Rédigé par : Didier | 18 décembre 2005 à 10:08
Bonsoir,
Je pensais que notre "Histoire de France" avait été réécrite sous le Second Emprire pour mieux exhalter le nationalisme Français... je pensais aussi que la 3ème République avait allègrement utilisé une aussi bonne idée... Je pense naïvement sans doute car le silence de nos historiens d'aujourd'hui sur cette réécriture est assourdissant.
Félix le Chat
Rédigé par : Félix | 17 décembre 2005 à 19:20
Message pour ZOUILLE, comment pouvez-vous considérer qu'il puisse y avoir un débat entre les "historiens sérieux" et les négationnistes? Ces derniers construisent un discours fondé sur un postulat ou plutôt une contre-vérité. Par conséquent, il ne peut y avoir argument à échanger. Il n'y a pas d'un côté des historiens sérieux et de l'autre des non-sérieux. Il y a d'un côté des historiens,de l'autre des imposteurs au service d'une idéologie. Ramener le travail des négationnistes au même plan que celui des historiens reviendrait à travestir l'histoire!
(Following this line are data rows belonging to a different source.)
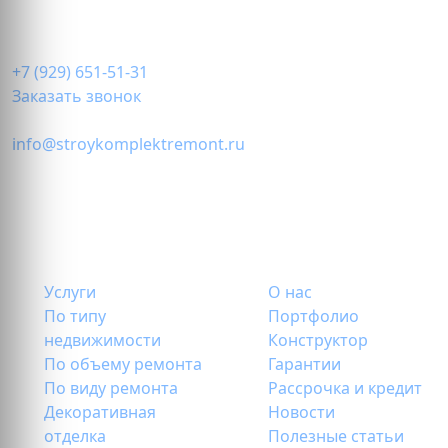
+7 (929) 651-51-31
Заказать звонок
info@stroykomplektremont.ru
Пн-Вс: с 09.00 до 20.00
г. Москва
ул. Народного Ополчения, д. 5, корп. 2
Услуги
О нас
По типу
Портфолио
недвижимости
Конструктор
По объему ремонта
Гарантии
По виду ремонта
Рассрочка и кредит
Декоративная
Новости
отделка
Полезные статьи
Rédigé par : véronique dautais | 17 décembre 2005 à 18:01
Je vous remercie pour cette note à propos d'un sujet si sensible.
Bien que considérant les théories négationnistes au mieux comme une preuve éclatante de l'aveuglement idéologique de ceux qui les tiennent, je considère l'interdiction de les exposer comme absurde, du moins tant que les négationnistes ne font pas l'apologie du crime contre l'humanité lui même.
Je pense que l'histoire est une science humaine, que certaines choses doivent faire débat, et que refuser le droit à l'expression des négationnistes prive du même coup les historiens sérieux de la possibilité de répondre à leurs arguments.
Rédigé par : zouille | 17 décembre 2005 à 15:43
L'histoire ne repasse jamais les plats : c'est pourquoi les restaurations échouent !
Rédigé par : parayre | 17 décembre 2005 à 14:01
si ce besoin de réalité et de vérité pouvait gagner ceux parmi les juges du siège qui croient être habilités à dévoyer la loi dans le sens de leurs opinions personnelles, le progrès serait aussi important dans cette sphère que dans celle de la politique.